Real-time Video Generation: Adapts the fixed-length T2V model to a real-time streaming pipeline. Streamer uses a sliding temporal window and denoising queue for infinite-length generation (Fig. 27, 28). Continuity is ensured by reintroducing cached tokens. Integrates with Latent Consistency Models (LCM/VideoLCM (Luo et al., 2023 , Wang et al., 2023 )) for 10-20x acceleration (8-16 FPS). Quantization (int8, TensorRT [2023]) optimizes for consumer GPUs.

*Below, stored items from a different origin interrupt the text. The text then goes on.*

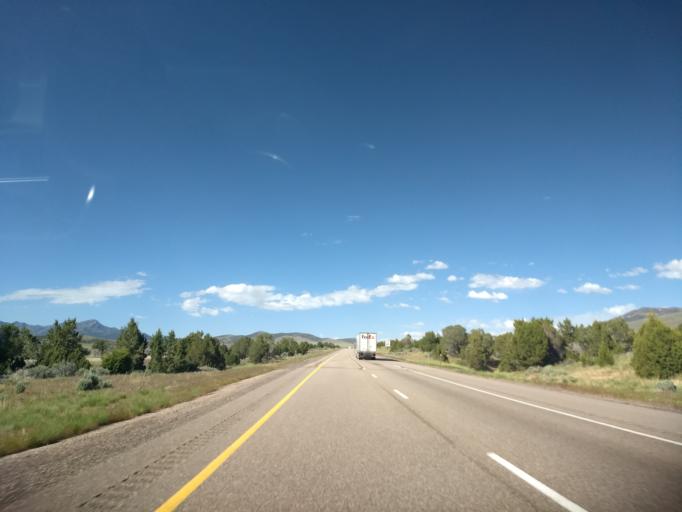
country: US
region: Utah
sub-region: Millard County
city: Fillmore
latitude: 39.1539
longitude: -112.2290
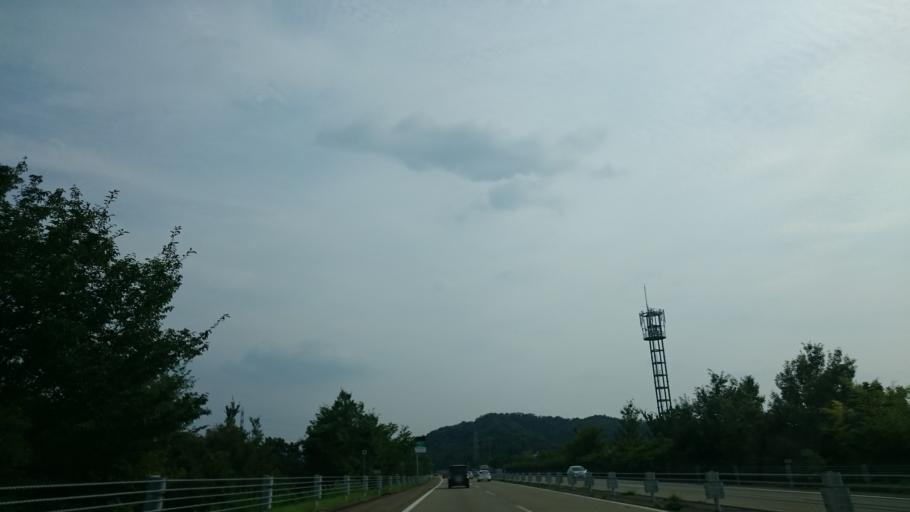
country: JP
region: Gifu
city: Mino
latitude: 35.4972
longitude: 136.8973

Audio Generation (V2A): Synthesizes synchronized soundtracks (ambient sound, music) for videos. Uses a DiT based on flow-matching. A 1D-VAE compresses raw waveforms to preserve temporal information (Fig. 29). CLIP extracts visual embeddings, temporally aligned with audio features. umT5 encodes text. Multimodal fusion via summation. Data is filtered to remove speech/vocals, supplemented with dense video + audio captions (ambient, music style) generated by Qwen2-audio (Chu et al., 15 Jul 2024 ). Random caption masking encourages learning from visual cues. Generates stereo audio (44.1 kHz, max 12s). Shows superior long-term consistency, cleaner audio, and better rhythm synthesis than MMAudio (Cheng et al., 19 Dec 2024 ) (Fig. 30). Currently limited in generating human vocal sounds.

Limitations and Conclusion

Limitations: Challenges remain in preserving fine-grained details during large motion; high computational cost of 14B model inference (~30 mins on a single GPU without optimization) hinders accessibility; insufficient domain-specific expertise.
Conclusion: Wan sets a new benchmark, demonstrating advancements in motion amplitude, instruction following, and visual text generation. Detailed insights into architecture, data, training, evaluation, and applications are provided. The 1.3B model offers consumer-grade efficiency. Open-sourcing aims to foster community development and address limitations. Future work will focus on scaling data and models for improved fidelity in complex scenarios and broader accessibility.